I’m a big believer in unforeseen catastrophes and the crushed hopes of mice and men. The Titanic sinks and most people say “How could this happen?” I say, “Figures.” I’m the guy who listens for the other shoe to drop, who looks for the downside of Paradise, who keeps his guard up lest I be disappointed. That posture can have its advantages (say, when you are a Seattle Mariners fan or you get a fever 12 hours before you are supposed go on a dream vacation), but it’s also got its problems.
Now I recognize that life is not a bed of roses and that many of our hopes never come to anything. But I also know St. Thomas the Apostle was a sensible stoic man like me. He knew the score. He was well acquainted with Murphy’s law. He firmly believed that just because somebody was a great teacher and even a miracle worker, that didn’t mean that some tragedy couldn’t blindside him and bring everything crashing down in ruins.
So when word reached Jesus of the death of Lazarus, Thomas’ response is perfectly in character: “Let us also go, that we may die with him.” This is stoic, make-the-best-of-a-tough-life loyalty to Jesus, a good man whose luck has run out (as sensible realists like Thomas knew it must sooner or later). It is not cynicism or despair (Thomas had too much native solidity for that). Rather, it is a sort of flat-footed Minnesota Norwegian Lutheran resolution to soldier through a tragedy because it’s just what you do. Peter was the disciple of exalted heights and abysmal depths. He calls Jesus “son of the living God” and a few minutes later gets called “Satan” by Jesus. He promises the heroic Errol Flynn gestures (“Though they all fall away because of you, I will never fall away”) and disgraces himself by falling to pieces before the cock crows three times. Thomas is made of heavier and duller metal than Peter. He doesn’t wimp out, but he doesn’t hope for much either.

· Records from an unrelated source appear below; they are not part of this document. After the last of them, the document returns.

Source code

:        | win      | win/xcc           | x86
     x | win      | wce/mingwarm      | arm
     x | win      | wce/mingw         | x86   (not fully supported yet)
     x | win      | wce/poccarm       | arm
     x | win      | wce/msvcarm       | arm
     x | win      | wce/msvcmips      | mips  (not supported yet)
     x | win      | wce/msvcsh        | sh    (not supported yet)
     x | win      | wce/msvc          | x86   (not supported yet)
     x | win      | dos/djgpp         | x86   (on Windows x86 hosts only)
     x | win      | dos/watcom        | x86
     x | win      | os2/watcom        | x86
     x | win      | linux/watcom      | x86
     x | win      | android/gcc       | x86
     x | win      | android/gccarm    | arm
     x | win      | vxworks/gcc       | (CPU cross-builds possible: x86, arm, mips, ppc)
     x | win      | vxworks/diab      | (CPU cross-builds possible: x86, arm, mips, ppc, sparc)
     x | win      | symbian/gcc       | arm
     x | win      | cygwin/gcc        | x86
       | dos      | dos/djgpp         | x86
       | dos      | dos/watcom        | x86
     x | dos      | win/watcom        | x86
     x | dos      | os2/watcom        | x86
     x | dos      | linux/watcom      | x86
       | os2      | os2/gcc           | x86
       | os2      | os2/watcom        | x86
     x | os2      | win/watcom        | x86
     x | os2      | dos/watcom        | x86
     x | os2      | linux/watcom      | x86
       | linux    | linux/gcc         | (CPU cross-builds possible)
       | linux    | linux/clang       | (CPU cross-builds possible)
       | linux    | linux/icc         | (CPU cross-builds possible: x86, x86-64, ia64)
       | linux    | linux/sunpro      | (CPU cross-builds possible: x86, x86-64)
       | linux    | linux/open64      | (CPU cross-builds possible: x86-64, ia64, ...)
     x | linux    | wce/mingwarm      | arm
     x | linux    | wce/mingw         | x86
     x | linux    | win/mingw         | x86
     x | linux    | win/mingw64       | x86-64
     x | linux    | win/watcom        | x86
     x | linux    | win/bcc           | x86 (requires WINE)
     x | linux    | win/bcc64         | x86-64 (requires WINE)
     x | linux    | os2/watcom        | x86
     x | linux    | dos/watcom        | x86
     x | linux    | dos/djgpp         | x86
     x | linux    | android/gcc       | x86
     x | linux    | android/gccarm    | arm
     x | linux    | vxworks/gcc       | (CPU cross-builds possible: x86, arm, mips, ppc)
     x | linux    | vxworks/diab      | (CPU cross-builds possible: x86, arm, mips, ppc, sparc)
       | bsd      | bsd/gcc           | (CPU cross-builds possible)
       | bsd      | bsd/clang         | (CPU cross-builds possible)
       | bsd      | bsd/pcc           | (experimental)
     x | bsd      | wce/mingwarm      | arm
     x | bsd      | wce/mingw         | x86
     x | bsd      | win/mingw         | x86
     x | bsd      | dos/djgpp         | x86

Not hoping for much serves you well if you figure you’re going to be a peasant all your life, privileged to a few modest joys of sunrise and singing bird and spending most of your time trying to figure out how to keep the wolf from the door. But precisely because of that modesty in hope, Thomas is left unprepared for what Jesus does in the face of total defeat: he never expects Lazarus to walk out of the tomb and share a dinner table with him that evening. And even seeing that couldn’t erase a lifetime as an Eeyore in one blow. And so, when (a few weeks later) Jesus himself faced death (partly because of the popularity he evoked by raising Lazarus), it may well have struck Thomas as the final bitter irony, the last cruel stroke of fate, that the Universe should use that miracle as the hammer for nailing Jesus to his fate: He saved others. Could he not save himself?

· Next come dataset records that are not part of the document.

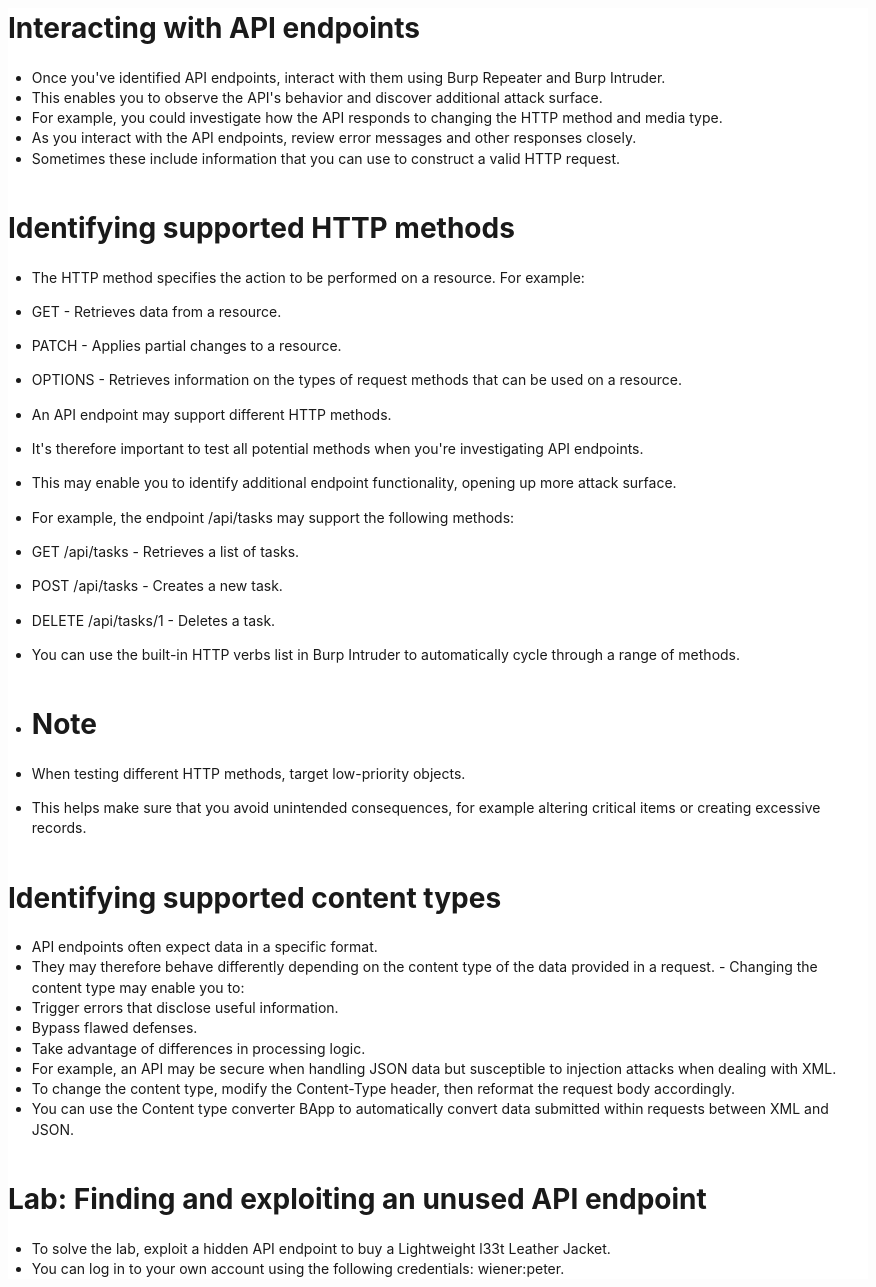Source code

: # Interacting with API endpoints
- Once you've identified API endpoints, interact with them using Burp Repeater and Burp Intruder. 
- This enables you to observe the API's behavior and discover additional attack surface. 
- For example, you could investigate how the API responds to changing the HTTP method and media type.
- As you interact with the API endpoints, review error messages and other responses closely. 
- Sometimes these include information that you can use to construct a valid HTTP request.

# Identifying supported HTTP methods
- The HTTP method specifies the action to be performed on a resource. For example:
- GET - Retrieves data from a resource.
- PATCH - Applies partial changes to a resource.
- OPTIONS - Retrieves information on the types of request methods that can be used on a resource.
- An API endpoint may support different HTTP methods. 
- It's therefore important to test all potential methods when you're investigating API endpoints. 
- This may enable you to identify additional endpoint functionality, opening up more attack surface.
- For example, the endpoint /api/tasks may support the following methods:
- GET /api/tasks - Retrieves a list of tasks.
- POST /api/tasks - Creates a new task.
- DELETE /api/tasks/1 - Deletes a task.
- You can use the built-in HTTP verbs list in Burp Intruder to automatically cycle through a range of methods.

- # Note
- When testing different HTTP methods, target low-priority objects. 
- This helps make sure that you avoid unintended consequences, for example altering critical items or creating excessive records.

# Identifying supported content types
- API endpoints often expect data in a specific format. 
- They may therefore behave differently depending on the content type of the data provided in a request. - Changing the content type may enable you to:
- Trigger errors that disclose useful information.
- Bypass flawed defenses.
- Take advantage of differences in processing logic. 
- For example, an API may be secure when handling JSON data but susceptible to injection attacks when dealing with XML.
- To change the content type, modify the Content-Type header, then reformat the request body accordingly. 
- You can use the Content type converter BApp to automatically convert data submitted within requests between XML and JSON.

# Lab: Finding and exploiting an unused API endpoint
- To solve the lab, exploit a hidden API endpoint to buy a Lightweight l33t Leather Jacket. 
- You can log in to your own account using the following credentials: wiener:peter.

So it was still in character when Thomas didn’t buy the story of the resurrection. He’d spent a lifetime braced for disaster. He was strong enough for tragedy, but not strong enough for hope.

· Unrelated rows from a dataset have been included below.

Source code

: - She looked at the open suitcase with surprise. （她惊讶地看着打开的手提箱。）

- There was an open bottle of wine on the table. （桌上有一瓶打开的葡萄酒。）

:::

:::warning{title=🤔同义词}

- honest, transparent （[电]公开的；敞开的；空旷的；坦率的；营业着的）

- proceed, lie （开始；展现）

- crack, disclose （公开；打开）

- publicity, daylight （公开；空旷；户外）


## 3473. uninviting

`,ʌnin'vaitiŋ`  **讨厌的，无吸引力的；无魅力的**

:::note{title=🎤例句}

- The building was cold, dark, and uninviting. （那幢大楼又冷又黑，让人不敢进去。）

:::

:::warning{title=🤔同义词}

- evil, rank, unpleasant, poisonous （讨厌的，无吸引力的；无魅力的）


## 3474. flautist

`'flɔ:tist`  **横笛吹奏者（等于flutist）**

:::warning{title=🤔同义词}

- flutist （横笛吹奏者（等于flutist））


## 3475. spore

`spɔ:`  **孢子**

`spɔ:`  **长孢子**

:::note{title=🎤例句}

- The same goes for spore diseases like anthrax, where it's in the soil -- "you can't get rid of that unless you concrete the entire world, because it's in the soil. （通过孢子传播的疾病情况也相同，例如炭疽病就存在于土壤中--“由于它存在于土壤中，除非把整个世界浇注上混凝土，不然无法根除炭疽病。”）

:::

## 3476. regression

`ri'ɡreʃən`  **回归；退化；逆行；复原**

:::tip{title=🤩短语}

That, I suppose, is why hope is a theological virtue, and not a natural one. Hope–ultimate hope–doesn’t come naturally to us. We need the miraculous gift of the Risen Christ. But with such a gift, even the most unpromising base metals can be transmuted into gold, as Thomas came to discover. For it dull, unhopeful, Eeyorish Thomas, who made the first full-throated profession of faith in Christ’s deathless deity: “My Lord and my God!”
Not that Thomas began to have illusions about how good the world is. Rather, he was given the strength to hope for more than the world.